◆ PROMPT ◆
Set out the lines below as a numbered list, skipping any blank lines.
DATA RECORDS Start Marker
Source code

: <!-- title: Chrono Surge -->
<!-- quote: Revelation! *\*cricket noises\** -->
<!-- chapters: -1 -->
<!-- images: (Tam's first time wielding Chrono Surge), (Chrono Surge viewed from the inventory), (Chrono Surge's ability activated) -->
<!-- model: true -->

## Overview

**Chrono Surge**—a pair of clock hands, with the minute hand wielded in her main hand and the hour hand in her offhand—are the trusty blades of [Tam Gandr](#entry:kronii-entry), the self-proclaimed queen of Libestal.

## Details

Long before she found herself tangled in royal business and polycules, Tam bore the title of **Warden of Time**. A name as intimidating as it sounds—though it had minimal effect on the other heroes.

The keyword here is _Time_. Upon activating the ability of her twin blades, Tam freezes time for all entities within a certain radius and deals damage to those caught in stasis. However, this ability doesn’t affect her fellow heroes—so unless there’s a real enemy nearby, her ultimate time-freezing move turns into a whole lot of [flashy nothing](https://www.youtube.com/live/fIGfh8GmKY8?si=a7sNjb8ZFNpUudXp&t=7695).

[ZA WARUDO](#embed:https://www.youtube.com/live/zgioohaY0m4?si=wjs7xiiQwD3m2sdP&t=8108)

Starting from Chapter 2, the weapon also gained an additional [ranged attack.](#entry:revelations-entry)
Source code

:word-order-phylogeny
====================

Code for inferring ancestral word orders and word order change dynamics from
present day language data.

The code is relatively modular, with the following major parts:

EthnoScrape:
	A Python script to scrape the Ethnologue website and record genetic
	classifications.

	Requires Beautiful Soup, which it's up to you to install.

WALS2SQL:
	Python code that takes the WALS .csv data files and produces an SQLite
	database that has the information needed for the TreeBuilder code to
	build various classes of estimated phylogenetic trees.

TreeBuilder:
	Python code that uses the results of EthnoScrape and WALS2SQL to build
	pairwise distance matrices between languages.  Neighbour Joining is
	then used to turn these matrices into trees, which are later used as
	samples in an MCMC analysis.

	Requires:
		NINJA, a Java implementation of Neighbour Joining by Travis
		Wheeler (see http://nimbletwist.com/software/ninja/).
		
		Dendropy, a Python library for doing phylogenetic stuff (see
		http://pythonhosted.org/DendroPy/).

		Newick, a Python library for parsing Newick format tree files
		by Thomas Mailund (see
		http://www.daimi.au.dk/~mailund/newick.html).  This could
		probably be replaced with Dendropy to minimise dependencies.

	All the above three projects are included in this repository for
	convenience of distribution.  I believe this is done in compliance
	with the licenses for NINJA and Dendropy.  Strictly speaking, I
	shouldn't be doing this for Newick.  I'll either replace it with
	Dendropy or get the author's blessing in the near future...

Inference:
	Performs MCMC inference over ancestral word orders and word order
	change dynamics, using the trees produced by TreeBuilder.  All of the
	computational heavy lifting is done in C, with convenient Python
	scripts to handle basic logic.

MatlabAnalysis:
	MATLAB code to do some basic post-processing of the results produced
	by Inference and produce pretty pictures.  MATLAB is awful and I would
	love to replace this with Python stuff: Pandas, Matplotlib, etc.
DATA RECORDS End Marker
◆ REPLY TO THE TASK ◆
1. Source code
2. : <!-- title: Chrono Surge -->
3. <!-- quote: Revelation! *\*cricket noises\** -->
4. <!-- chapters: -1 -->
5. <!-- images: (Tam's first time wielding Chrono Surge), (Chrono Surge viewed from the inventory), (Chrono Surge's ability activated) -->
6. <!-- model: true -->
7. ## Overview
8. **Chrono Surge**—a pair of clock hands, with the minute hand wielded in her main hand and the hour hand in her offhand—are the trusty blades of [Tam Gandr](#entry:kronii-entry), the self-proclaimed queen of Libestal.
9. ## Details
10. Long before she found herself tangled in royal business and polycules, Tam bore the title of **Warden of Time**. A name as intimidating as it sounds—though it had minimal effect on the other heroes.
11. The keyword here is _Time_. Upon activating the ability of her twin blades, Tam freezes time for all entities within a certain radius and deals damage to those caught in stasis. However, this ability doesn’t affect her fellow heroes—so unless there’s a real enemy nearby, her ultimate time-freezing move turns into a whole lot of [flashy nothing](https://www.youtube.com/live/fIGfh8GmKY8?si=a7sNjb8ZFNpUudXp&t=7695).
12. [ZA WARUDO](#embed:https://www.youtube.com/live/zgioohaY0m4?si=wjs7xiiQwD3m2sdP&t=8108)
13. Starting from Chapter 2, the weapon also gained an additional [ranged attack.](#entry:revelations-entry)
14. Source code
15. :word-order-phylogeny
16. ====================
17. Code for inferring ancestral word orders and word order change dynamics from
18. present day language data.
19. The code is relatively modular, with the following major parts:
20. EthnoScrape:
21. 	A Python script to scrape the Ethnologue website and record genetic
22. 	classifications.
23. 	Requires Beautiful Soup, which it's up to you to install.
24. WALS2SQL:
25. 	Python code that takes the WALS .csv data files and produces an SQLite
26. 	database that has the information needed for the TreeBuilder code to
27. 	build various classes of estimated phylogenetic trees.
28. TreeBuilder:
29. 	Python code that uses the results of EthnoScrape and WALS2SQL to build
30. 	pairwise distance matrices between languages.  Neighbour Joining is
31. 	then used to turn these matrices into trees, which are later used as
32. 	samples in an MCMC analysis.
33. 	Requires:
34. 		NINJA, a Java implementation of Neighbour Joining by Travis
35. 		Wheeler (see http://nimbletwist.com/software/ninja/).
36. 		Dendropy, a Python library for doing phylogenetic stuff (see
37. 		http://pythonhosted.org/DendroPy/).
38. 		Newick, a Python library for parsing Newick format tree files
39. 		by Thomas Mailund (see
40. 		http://www.daimi.au.dk/~mailund/newick.html).  This could
41. 		probably be replaced with Dendropy to minimise dependencies.
42. 	All the above three projects are included in this repository for
43. 	convenience of distribution.  I believe this is done in compliance
44. 	with the licenses for NINJA and Dendropy.  Strictly speaking, I
45. 	shouldn't be doing this for Newick.  I'll either replace it with
46. 	Dendropy or get the author's blessing in the near future...
47. Inference:
48. 	Performs MCMC inference over ancestral word orders and word order
49. 	change dynamics, using the trees produced by TreeBuilder.  All of the
50. 	computational heavy lifting is done in C, with convenient Python
51. 	scripts to handle basic logic.
52. MatlabAnalysis:
53. 	MATLAB code to do some basic post-processing of the results produced
54. 	by Inference and produce pretty pictures.  MATLAB is awful and I would
55. 	love to replace this with Python stuff: Pandas, Matplotlib, etc.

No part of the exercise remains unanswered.